What does $11 billion get you in biotech? And who decides which medicines get approved? We cover all that and more this week on "The Readout LOUD," STAT's biotech podcast.

Our colleague Helen Branswell joins us to explain the latest news on Covid-19 boosters and the implications of a Marburg outbreak in Equatorial Guinea. Then we dive into the long history of a gene therapy from Sarepta Therapeutics, a polarizing medicine that promises to change the lives of patients with Duchenne muscular dystrophy. We also break down the rest of the week's biggest news in biopharma, including some billion-dollar deals and the retirement of perhaps the most storied executive in the business.

Listen here.


monoclonals

BeiGene's tislelizumab does well in stomach cancer

BeiGene's anti-cancer antibody drug, tislelizumab, improved the overall survival of patients with advanced gastric cancer — with or without PD-L1 expression in their tumors, a new study shows. Tislelizumab combined with chemotherapy increased the median overall survival to 17.2 months, FiercePharma writes, compared with 12.6 months if patients were given chemo and placebo.

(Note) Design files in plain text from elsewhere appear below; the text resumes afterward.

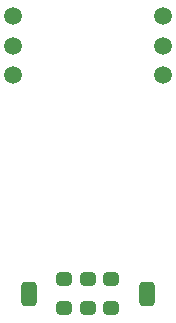
<source format=gbr>
G04 #@! TF.GenerationSoftware,KiCad,Pcbnew,(6.0.6-0)*
G04 #@! TF.CreationDate,2022-11-05T02:26:21-04:00*
G04 #@! TF.ProjectId,Twins Switch PCB,5477696e-7320-4537-9769-746368205043,1*
G04 #@! TF.SameCoordinates,Original*
G04 #@! TF.FileFunction,Soldermask,Top*
G04 #@! TF.FilePolarity,Negative*
%FSLAX46Y46*%
G04 Gerber Fmt 4.6, Leading zero omitted, Abs format (unit mm)*
G04 Created by KiCad (PCBNEW (6.0.6-0)) date 2022-11-05 02:26:21*
%MOMM*%
%LPD*%
G01*
G04 APERTURE LIST*
G04 Aperture macros list*
%AMRoundRect*
0 Rectangle with rounded corners*
0 $1 Rounding radius*
0 $2 $3 $4 $5 $6 $7 $8 $9 X,Y pos of 4 corners*
0 Add a 4 corners polygon primitive as box body*
4,1,4,$2,$3,$4,$5,$6,$7,$8,$9,$2,$3,0*
0 Add four circle primitives for the rounded corners*
1,1,$1+$1,$2,$3*
1,1,$1+$1,$4,$5*
1,1,$1+$1,$6,$7*
1,1,$1+$1,$8,$9*
0 Add four rect primitives between the rounded corners*
20,1,$1+$1,$2,$3,$4,$5,0*
20,1,$1+$1,$4,$5,$6,$7,0*
20,1,$1+$1,$6,$7,$8,$9,0*
20,1,$1+$1,$8,$9,$2,$3,0*%
G04 Aperture macros list end*
%ADD10C,1.501600*%
%ADD11RoundRect,0.313300X0.337500X0.262500X-0.337500X0.262500X-0.337500X-0.262500X0.337500X-0.262500X0*%
%ADD12RoundRect,0.363300X-0.312500X-0.687500X0.312500X-0.687500X0.312500X0.687500X-0.312500X0.687500X0*%
G04 APERTURE END LIST*
D10*
X133990000Y-97630000D03*
X146670000Y-92630000D03*
X133990000Y-95130000D03*
X146670000Y-95130000D03*
X146670000Y-97630000D03*
X133990000Y-92630000D03*
D11*
X142320000Y-114890000D03*
X140320000Y-114890000D03*
X138320000Y-114890000D03*
X142320000Y-117390000D03*
X140320000Y-117390000D03*
X138320000Y-117390000D03*
D12*
X145320000Y-116140000D03*
X135320000Y-116140000D03*
M02*

</source>
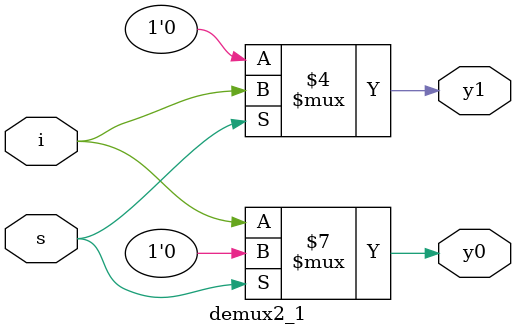
<source format=v>
module demux2_1(i,s,y0,y1);
input i,s;
output reg y0,y1;

always@(*)
begin
if(s==1'b0)
begin 
y0=i;
y1=0;
end
else begin 
y1=i;
y0=0;
end
end

endmodule

</source>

The drug is already approved for 10 indications in China, and was licensed in 2021 by Novartis for the U.S., Japan, and some European markets. However, approval has been elusive: Last year, a BLA for tislelizumab as a first-line treatment with chemo for patients with some esophageal cancers was indefinitely delayed by the FDA. But U.S. regulators plan to soon inspect BeiGene's China-based manufacturing plant, Biospace writes, which perhaps will move the approval process along more quickly. That said, it faces tight competition from antibody drugs like Keytruda and Opdivo.



european pharma

Activist investor has big ideas for Bayer

A small activist investor group is pushing to split Bayer into its crop science and pharmaceutical divisions, the Financial Times writes. Bluebell Capital Partners owns an undisclosed stake in Bayer, and is pressuring the struggling company to reconfigure its supervisory board. This comes as Bayer CEO Werner Naumann transitions out of the company, and Bill Anderson, formerly of Roche, takes the helm in June.

Bluebell argues that there are "no synergies" between the company's two divisions, and that separating them could generate up to €30 billion. This could help Bayer pay off debt and reinvest in pharmaceuticals.

"If you appoint a new chief executive when the supervisory board is the same monolith, they don't want to do anything, then the CEO is not going to have an easy job," Bluebell founding partner Marco Taricco told the FT.


middlemen

Senators further target the PBM 

A fresh congressional effort to reform the ever-elusive pharmaceutical benefit manager: Two senators have unveiled a bipartisan list of policies meant to tamp down on these drug middlemen. Finance Chair Ron Widen (D-Ore.) and Sen. Mike Crapo (R.-Idaho) want to separate PBM revenue from drug prices. They also want Medicare beneficiaries to benefit from the rebates and discounts that PBMs negotiate.

The measures would also increase PBM accountability and transparency to health plan clients, since it's not always clear how much money they're taking from the middle of the supply chain. Earlier this year, Congress passed a bipartisan bill to give the FTC more power to oversee PBMs.

"If you're really going to modernize PBMs, and that is what we really feel strongly about, you can't do it without looking at those particular agencies," Wyden told STAT.